Five more steps at a dead run and he hurled himself forward and rolled into the depression. The plane engines were close and deafening as the big bird rode toward touchdown. He planted his face in the dirt, held the sat phone up high, and pressed the final digit of the cell phone number that would trigger the booby trap beneath the truck. In the millisecond prior to the connection, he hoped that Sir Isaac Newton was right with his First Law of Motion: Every object in a state of uniform motion tends to remain in that state of motion unless an external force is applied to it. That meant that the heavy airplane going better than a hundred miles per hour and pointing away from him would normally maintain that momentum and direction until the brakes were applied and the thrusters reversed. Another external force was going to change that orderly line of movement, and Kyle’s bomb sparked just as the aircraft was almost directly beside the tanker truck.
The sudden explosion sheared off part of the left wing, tore away an engine, bounced the plane straight up off the runway again, and started it into an out-of-control forward cartwheel while still moving at about a hundred miles per hour. It slid and skipped in a typhoon of golden sparks and lateral trails of flame; then the entire tail section snapped away under the structural stress. The wreckage finally came to a slow, agonizing stop about halfway down the runway, with the front half plowing into the open field beside the concrete strip. There, it settled for a heartbeat before it went up in a whoosh of flames.
Huddled in the ditch, Swanson had opened his mouth and put his hands over his ears as the concussive wave of the blast shook him, then curled into a protective ball while debris from the dying plane splattered the runway like deadly rain. When things quieted, he looked up and saw the aircraft carcass burning hot.

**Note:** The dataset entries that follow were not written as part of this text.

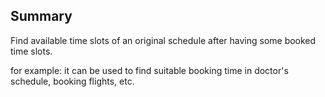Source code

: ## Summary

Find available time slots of an original schedule after having some booked time slots.


for example: it can be used to find suitable booking time in doctor's schedule, booking flights, etc.
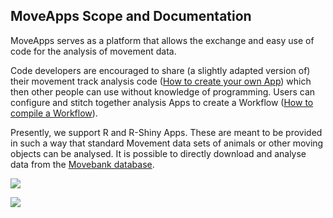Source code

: ## MoveApps Scope and Documentation

MoveApps serves as a platform that allows the exchange and easy use of code for the analysis of movement data. 

Code developers are encouraged to share (a slightly adapted version of) their movement track analysis code ([How to create your own App](create_app.md)) which then other people can use without knowledge of programming. Users can configure and stitch together analysis Apps to create a Workflow ([How to compile a Workflow](create_workflow.md)).

Presently, we support R and R-Shiny Apps. These are meant to be provided in such a way that standard Movement data sets of animals or other moving objects can be analysed. It is possible to directly download and analyse data from the [Movebank database](http://www.movebank.org).

![](../files/Workflow_example.png)

![](../files/MigMapper_5OutputGeeseRaster.png)
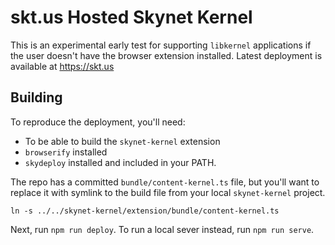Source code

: # skt.us Hosted Skynet Kernel

This is an experimental early test for supporting `libkernel` applications if the user doesn't have the browser extension installed. Latest deployment is available at https://skt.us

## Building

To reproduce the deployment, you'll need:

- To be able to build the `skynet-kernel` extension
- `browserify` installed
- `skydeploy` installed and included in your PATH.

The repo has a committed `bundle/content-kernel.ts` file, but you'll want to replace it with symlink to the build file from your local `skynet-kernel` project.

`ln -s ../../skynet-kernel/extension/bundle/content-kernel.ts`

Next, run `npm run deploy`. To run a local sever instead, run `npm run serve`.
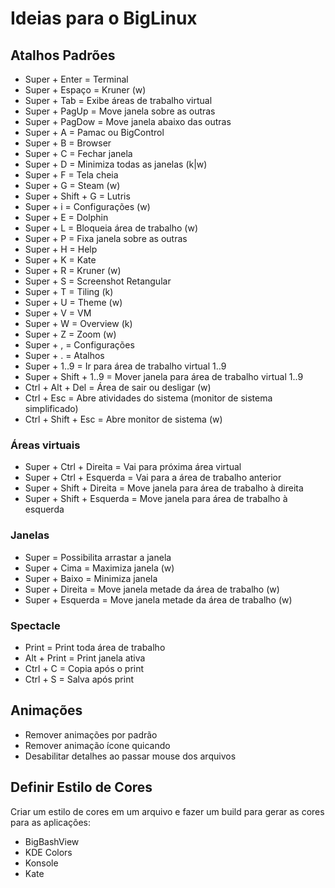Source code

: # Ideias para o BigLinux

## Atalhos Padrões

- Super + Enter  = Terminal
- Super + Espaço = Kruner (w)
- Super + Tab    = Exibe áreas de trabalho virtual
- Super + PagUp  = Move janela sobre as outras
- Super + PagDow = Move janela abaixo das outras
- Super + A = Pamac ou BigControl
- Super + B = Browser
- Super + C = Fechar janela
- Super + D = Minimiza todas as janelas (k|w)
- Super + F = Tela cheia
- Super + G = Steam (w)
- Super + Shift + G = Lutris
- Super + i = Configurações (w)
- Super + E = Dolphin
- Super + L = Bloqueia área de trabalho (w)
- Super + P = Fixa janela sobre as outras
- Super + H = Help
- Super + K = Kate
- Super + R = Kruner (w)
- Super + S = Screenshot Retangular
- Super + T = Tiling (k)
- Super + U = Theme (w)
- Super + V = VM
- Super + W = Overview (k)
- Super + Z = Zoom (w)
- Super + , = Configurações
- Super + . = Atalhos
- Super + 1..9 = Ir para área de trabalho virtual 1..9
- Super + Shift + 1..9 = Mover janela para área de trabalho virtual 1..9
- Ctrl + Alt + Del = Área de sair ou desligar (w)
- Ctrl + Esc = Abre atividades do sistema (monitor de sistema simplificado)
- Ctrl + Shift + Esc = Abre monitor de sistema (w)

### Áreas virtuais
- Super + Ctrl + Direita = Vai para próxima área virtual
- Super + Ctrl + Esquerda = Vai para a área de trabalho anterior
- Super + Shift + Direita = Move janela para área de trabalho à direita
- Super + Shift + Esquerda = Move janela para área de trabalho à esquerda

### Janelas
- Super = Possibilita arrastar a janela
- Super + Cima = Maximiza janela (w)
- Super + Baixo = Minimiza janela
- Super + Direita = Move janela metade da área de trabalho (w)
- Super + Esquerda = Move janela metade da área de trabalho (w)

### Spectacle
- Print = Print toda área de trabalho
- Alt + Print = Print janela ativa
- Ctrl + C = Copia após o print
- Ctrl + S = Salva após print

## Animações
- Remover animações por padrão
- Remover animação ícone quicando
- Desabilitar detalhes ao passar mouse dos arquivos

## Definir Estilo de Cores
Criar um estilo de cores em um arquivo e fazer um build para gerar as cores para as aplicações:
- BigBashView
- KDE Colors
- Konsole
- Kate
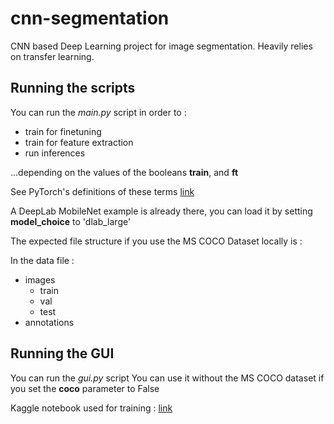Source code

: # cnn-segmentation
CNN based Deep Learning project for image segmentation.
Heavily relies on transfer learning.
 
## Running the scripts

You can run the *main.py* script in order to : 
- train for finetuning
- train for feature extraction
- run inferences

...depending on the values of the booleans **train**, and **ft**

See PyTorch's definitions of these terms [link](https://pytorch.org/tutorials/beginner/finetuning_torchvision_models_tutorial.html)

A DeepLab MobileNet example is already there, you can load it by setting **model_choice** to 'dlab_large'

The expected file structure if you use the MS COCO Dataset locally is :
 
In the data file : 
- images  
    - train  
    - val  
    - test  
- annotations 

## Running the GUI

You can run the *gui.py* script
You can use it without the MS COCO dataset if you set the **coco** parameter to False

Kaggle notebook used for training : [link](https://www.kaggle.com/code/thomassirvent/semantic-segmentation-with-pytorch)
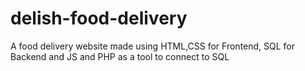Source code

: # delish-food-delivery
A food delivery website made using HTML,CSS for Frontend, SQL for Backend and JS and PHP as a tool to connect to SQL
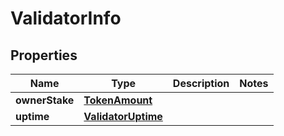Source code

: 

# ValidatorInfo


## Properties

Name | Type | Description | Notes
------------ | ------------- | ------------- | -------------
**ownerStake** | [**TokenAmount**](TokenAmount.md) |  | 
**uptime** | [**ValidatorUptime**](ValidatorUptime.md) |  | 



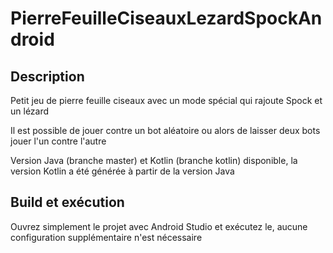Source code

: # PierreFeuilleCiseauxLezardSpockAndroid

## Description

Petit jeu de pierre feuille ciseaux avec un mode spécial qui rajoute Spock et un lézard

Il est possible de jouer contre un bot aléatoire ou alors de laisser deux bots jouer l'un contre l'autre

Version Java (branche master) et Kotlin (branche kotlin) disponible, la version Kotlin a été générée à partir de la version Java

## Build et exécution

Ouvrez simplement le projet avec Android Studio et exécutez le, aucune configuration supplémentaire n'est nécessaire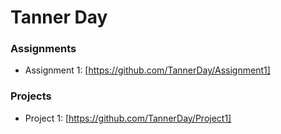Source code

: # Tanner Day 


### Assignments 
- Assignment 1: [https://github.com/TannerDay/Assignment1]

### Projects 
- Project 1: [https://github.com/TannerDay/Project1]

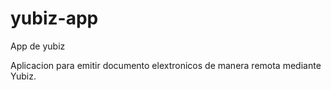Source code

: # yubiz-app
App de yubiz

Aplicacion para emitir documento elextronicos de manera remota mediante Yubiz.
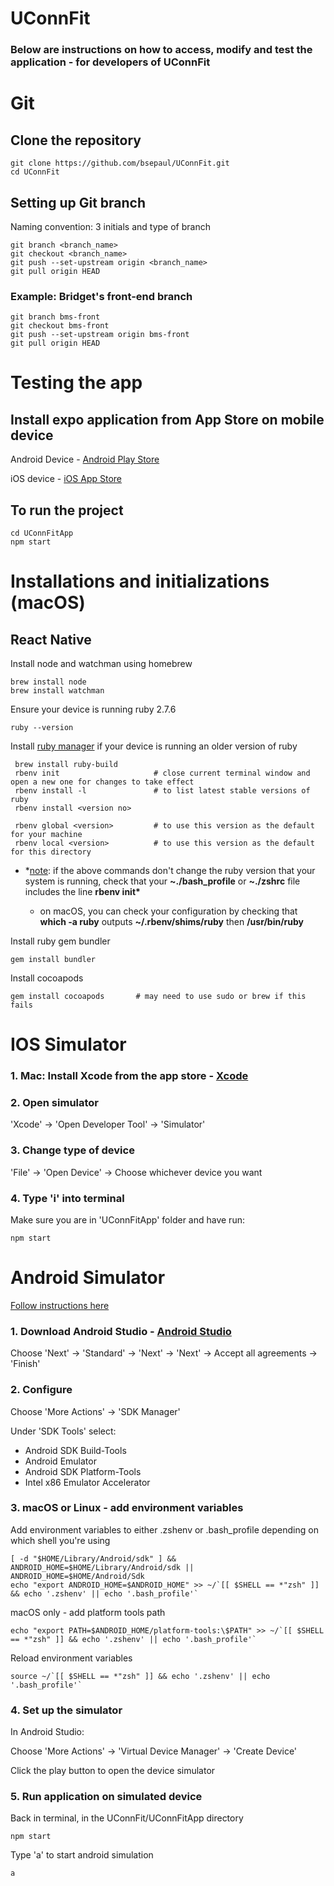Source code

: # UConnFit

### Below are instructions on how to access, modify and test the application - for developers of UConnFit

# Git

## Clone the repository

    git clone https://github.com/bsepaul/UConnFit.git
    cd UConnFit

## Setting up Git branch

Naming convention: 3 initials and type of branch

    git branch <branch_name>
    git checkout <branch_name>
    git push --set-upstream origin <branch_name>
    git pull origin HEAD

### Example: Bridget's front-end branch

    git branch bms-front
    git checkout bms-front
    git push --set-upstream origin bms-front
    git pull origin HEAD

# Testing the app

## Install expo application from App Store on mobile device

Android Device - [Android Play Store](https://play.google.com/store/apps/details?id=host.exp.exponent)

iOS device - [iOS App Store](https://apps.apple.com/app/expo-go/id982107779)

## To run the project

    cd UConnFitApp
    npm start

# Installations and initializations (macOS)

## React Native

Install node and watchman using homebrew

    brew install node
    brew install watchman

Ensure your device is running ruby 2.7.6

    ruby --version

Install [ruby manager](https://github.com/rbenv/rbenv) if your device is running an older version of ruby

     brew install ruby-build
     rbenv init                     # close current terminal window and open a new one for changes to take effect
     rbenv install -l               # to list latest stable versions of ruby
     rbenv install <version no>

     rbenv global <version>         # to use this version as the default for your machine
     rbenv local <version>          # to use this version as the default for this directory

- \*[note](https://github.com/rbenv/rbenv/issues/939): if the above commands don't change the ruby version that your system is running, check that your **~./bash_profile** or **~./zshrc** file includes the line **rbenv init\***

  - on macOS, you can check your configuration by checking that **which -a ruby** outputs **~/.rbenv/shims/ruby** then **/usr/bin/ruby**

Install ruby gem bundler

    gem install bundler

Install cocoapods

    gem install cocoapods       # may need to use sudo or brew if this fails

# IOS Simulator

### 1. Mac: Install Xcode from the app store - [Xcode](https://apps.apple.com/us/app/xcode/id497799835?mt=12)

### 2. Open simulator

'Xcode' -> 'Open Developer Tool' -> 'Simulator'

### 3. Change type of device

'File' -> 'Open Device' -> Choose whichever device you want

### 4. Type 'i' into terminal

Make sure you are in 'UConnFitApp' folder and have run:

    npm start

# Android Simulator

[Follow instructions here](https://docs.expo.dev/workflow/android-studio-emulator/)

### 1. Download Android Studio - [Android Studio](https://developer.android.com/studio)

Choose 'Next' -> 'Standard' -> 'Next' -> 'Next' -> Accept all agreements -> 'Finish'

### 2. Configure

Choose 'More Actions' -> 'SDK Manager'

Under 'SDK Tools' select:

- Android SDK Build-Tools
- Android Emulator
- Android SDK Platform-Tools
- Intel x86 Emulator Accelerator

### 3. macOS or Linux - add environment variables

Add environment variables to either .zshenv or .bash_profile depending on which shell you're using

    [ -d "$HOME/Library/Android/sdk" ] && ANDROID_HOME=$HOME/Library/Android/sdk || ANDROID_HOME=$HOME/Android/Sdk
    echo "export ANDROID_HOME=$ANDROID_HOME" >> ~/`[[ $SHELL == *"zsh" ]] && echo '.zshenv' || echo '.bash_profile'`

macOS only - add platform tools path

    echo "export PATH=$ANDROID_HOME/platform-tools:\$PATH" >> ~/`[[ $SHELL == *"zsh" ]] && echo '.zshenv' || echo '.bash_profile'`

Reload environment variables

    source ~/`[[ $SHELL == *"zsh" ]] && echo '.zshenv' || echo '.bash_profile'`

### 4. Set up the simulator

In Android Studio:

Choose 'More Actions' -> 'Virtual Device Manager' -> 'Create Device'

Click the play button to open the device simulator

### 5. Run application on simulated device

Back in terminal, in the UConnFit/UConnFitApp directory

    npm start

Type 'a' to start android simulation

    a
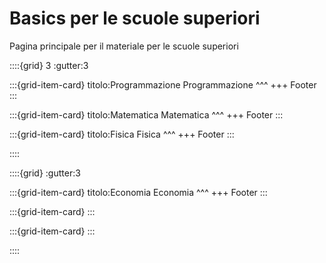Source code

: # Basics per le scuole superiori

Pagina principale per il materiale per le scuole superiori

::::{grid} 3
:gutter:3

:::{grid-item-card} titolo:Programmazione
Programmazione
^^^
+++
Footer
:::

:::{grid-item-card} titolo:Matematica
Matematica
^^^
+++
Footer
:::

:::{grid-item-card} titolo:Fisica
Fisica
^^^
+++
Footer
:::

::::

::::{grid}
:gutter:3

:::{grid-item-card} titolo:Economia
Economia
^^^
+++
Footer
:::

:::{grid-item-card}
:::

:::{grid-item-card}
:::

::::


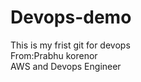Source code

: # Devops-demo
This is my frist git for devops
<br>
From:Prabhu korenor
<br>
AWS and Devops Engineer
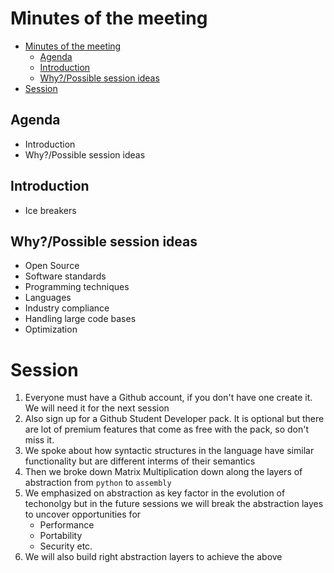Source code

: # Minutes of the meeting
- [Minutes of the meeting](#minutes-of-the-meeting)
  - [Agenda](#agenda)
  - [Introduction](#introduction)
  - [Why?/Possible session ideas](#whypossible-session-ideas)
- [Session](#session)

## Agenda
- Introduction
- Why?/Possible session ideas
  
## Introduction
- Ice breakers
  
## Why?/Possible session ideas
- Open Source
- Software standards
- Programming techniques
- Languages
- Industry compliance
- Handling large code bases
- Optimization

# Session
1. Everyone must have a Github account, if you don't have one create it. We will need it for the next session
2. Also sign up for a Github Student Developer pack. It is optional but there are lot of premium features that come as free with the pack, so don't miss it.
3. We spoke about how syntactic structures in the language have similar functionality but are different interms of their semantics
4. Then we broke down Matrix Multiplication down along the layers of abstraction from `python` to `assembly`
5. We emphasized on abstraction as key factor in the evolution of techonolgy but in the future sessions we will break the abstraction layes to uncover opportunities for
    - Performance
    - Portability
    - Security
    etc.
6. We will also build right abstraction layers to achieve the above
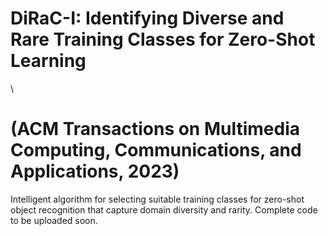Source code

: # DiRaC-I: Identifying Diverse and Rare Training Classes for Zero-Shot Learning 
\
# (ACM Transactions on Multimedia Computing, Communications, and Applications, 2023)
Intelligent algorithm for selecting suitable training classes for zero-shot object recognition that capture domain diversity and rarity. Complete code to be uploaded soon.
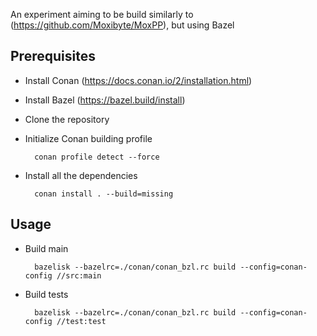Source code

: An experiment aiming to be build similarly to (https://github.com/Moxibyte/MoxPP), but using Bazel

## Prerequisites

- Install Conan (https://docs.conan.io/2/installation.html)
- Install Bazel (https://bazel.build/install)
- Clone the repository
- Initialize Conan building profile

        conan profile detect --force

- Install all the dependencies

        conan install . --build=missing

## Usage

- Build main

        bazelisk --bazelrc=./conan/conan_bzl.rc build --config=conan-config //src:main

- Build tests

        bazelisk --bazelrc=./conan/conan_bzl.rc build --config=conan-config //test:test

He climbed to his feet and hurried to the patrol car, turned on the engine, and drove away with no lights. Although he heard distant screams, no thought was given to how many people he had just killed. That was the job. Just a little shock and awe to start the day, fellas. Welcome to Egypt.
The safe house was a furnished apartment on an upper floor of a high-rise building about two miles from the west gate of the airport. A cluster of similar office and apartment buildings had grown up in the space as Sharm el-Sheikh had flourished on the tip of the Egyptian peninsula, drawing in tourists, businesses, and new residents who smelled money. Parked cars and small trucks lined the curbs, and Swanson dumped the stolen auto among a clutch of older vehicles parked in a line in a small lot of sand and downtrodden weeds. Numbers had been scrawled on some windshields with whitewash; it was a used car lot just like those that can be found anywhere in the world. Leaving the keys in the ignition, he was confident that it would soon be stolen.
A siren was wailing urgently at the airport as he shouldered his bag and, sticking to the walls and shadows, walked to the rear of the high-rise and took the service elevator up to the twelfth floor.